Certains habitants des quartiers de Bonfi et de Dabondi  passent toute leur journée à évacuer l’eau de leurs maisons, a constaté sur place un collaborateur de votre quotidien en ligne echosdeguinee.net à Conakry.

Les quartiers sont entourés par des ateliers de menuiseries, de rabotages et de sciages.  Quand il pleut, l’eau ne se trouve pas de passage à cause des rognures de bois abandonnées par les ateliers. Dans les quartiers, les enfants tombent souvent malades.

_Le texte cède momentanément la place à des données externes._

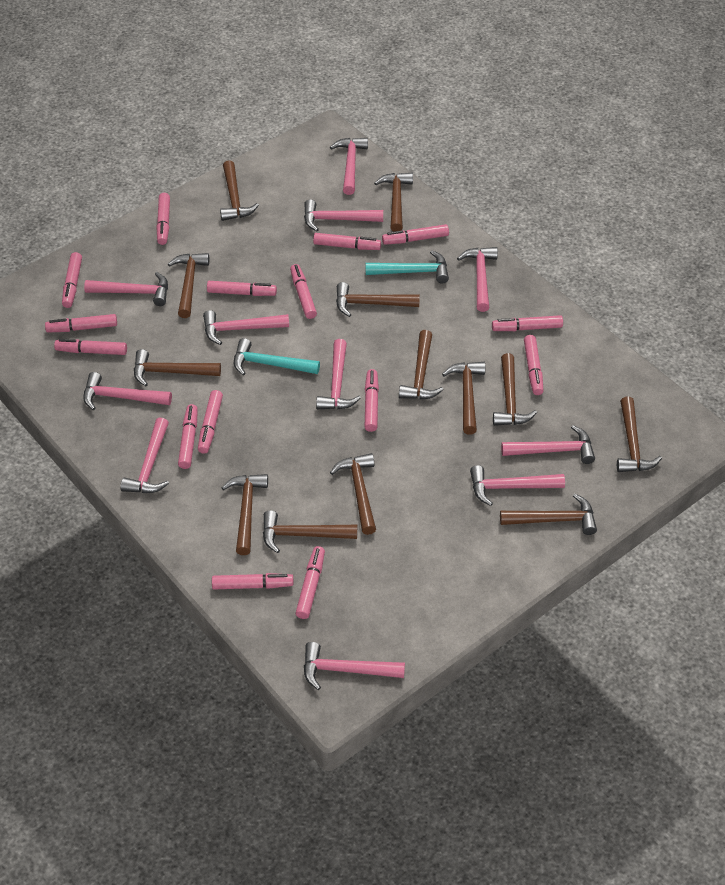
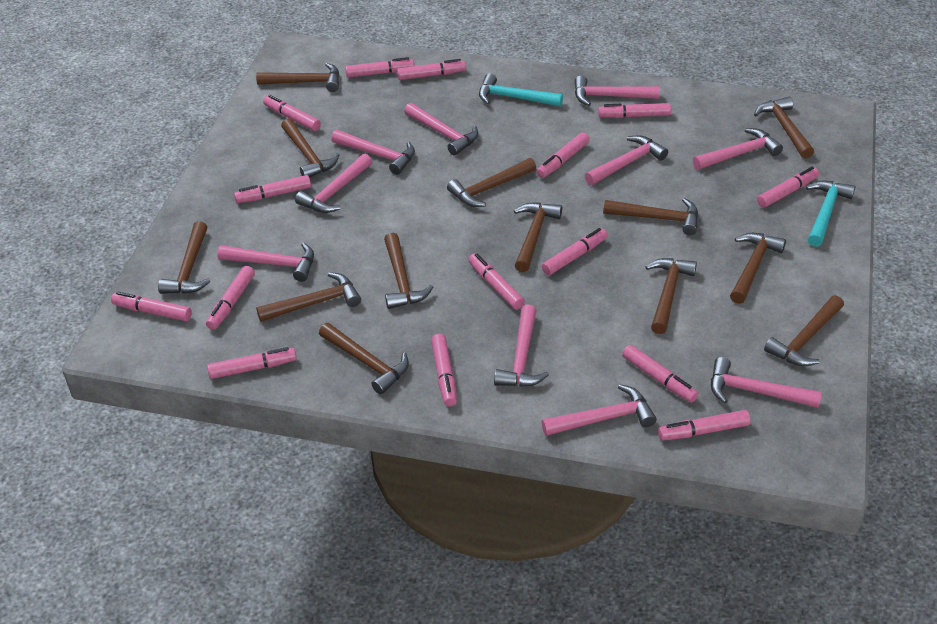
pink hammer: 11 -> 10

Le balai, c’est le quotidien de certaines familles des quartiers de Bonfi et de Dabondi. L’eau jaillie du sol même pendant la saison sèche.  Pour réduire la quantité de l’eau, ils perforent le mur et comme ça ne suffit pas, ils font recours aux éponges. Les caniveaux d’évacuation sont bouchés et l’eau s’est trouvée un passage dans les quartiers. Là aussi, pas de chemin, les copeaux abandonnés par les menuisiers d’à côté bloquent le passage. Pendant cette saison, il arrive des moments où ces gens ne dorment pas. « De fois, nous ne dormons pas. Le matin, quand on se réveille, c’est pour évacuer l’eau des maisons. Nous avons perforés les murs pour nous faciliter la tâche, mais l’eau coule toujours » explique Mariam KEITA, l’air triste.

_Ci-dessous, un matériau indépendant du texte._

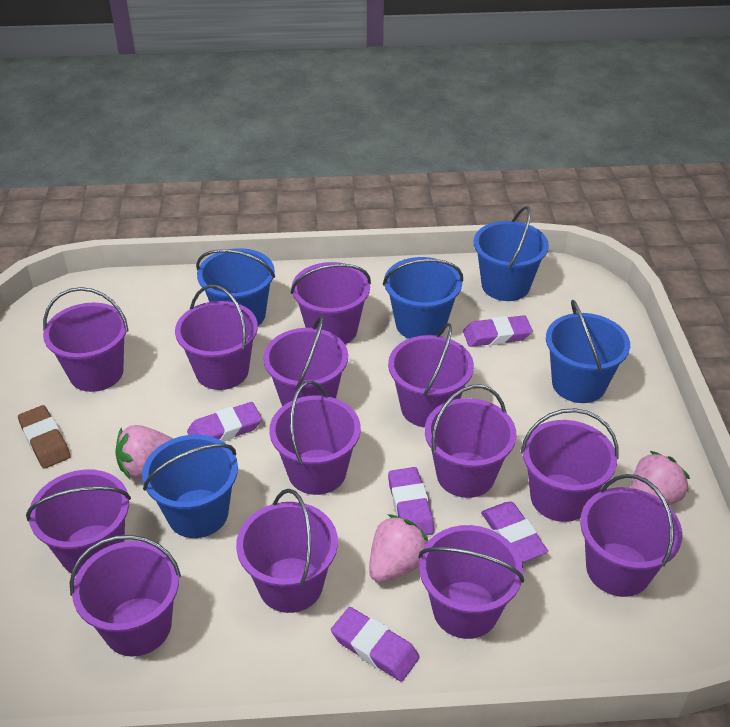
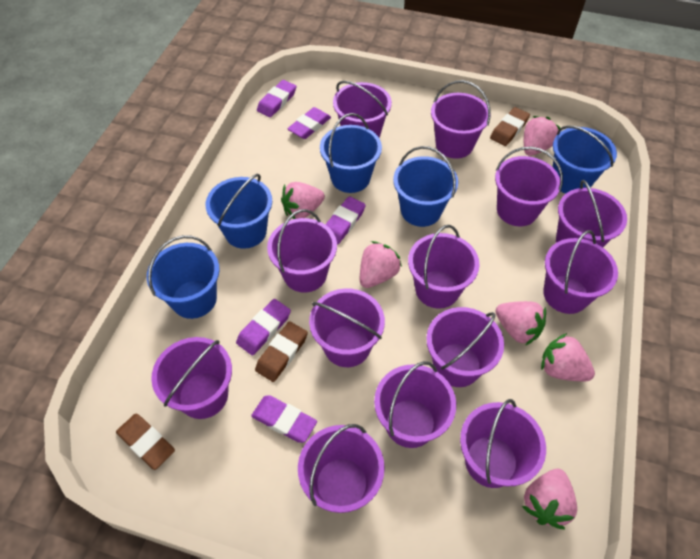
brown eraser: 1 -> 3
pink strawberry: 3 -> 6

Les habitants de ces quartiers peuvent-ils être sur un ilot ? L’eau qui jaillie du sol est propre et quelques mètres  séparent les quartiers de la mer.  Abdoulaye BANGOURA est  propriétaire d’un bâtiment à Bonfi. Lorsqu’il le construisait, les traces d’eau étaient  perceptibles aux alentours. Evacuer l’eau de sa maison est sa préoccupation première. «  L’eau jaillie du sol depuis des années. Mais l’arrivé des menuisiers dans ces quartiers, a beaucoup aggravée la situation. Ils abandonnent les rognures de bois aux alentours et l’eau reste stagnée dans les maisons. En cette saison, mon seul travail est d’évacuer l’eau de ma maison. Nous souffrons dans ces quartiers ».
Les familles touchées se sont habituées à vivre avec ces eaux.  Elles préparent dans cet environnement, y mangent aussi, mais les enfants parviennent difficilement à supporter ces conditions. « Les enfants tombent souvent malades à causes de ces eaux. Même hier, j’étais à l’hôpital avec ma fille. Elle a pris huit sérums. Ici, il ne se passe pas une semaine sans qu’un enfant ne tombe malade » témoigne Fatoumata BANGOURA.
Côte à côte avec ces eaux, les habitants de ces quartiers ont une grande aventure avec les moustiques.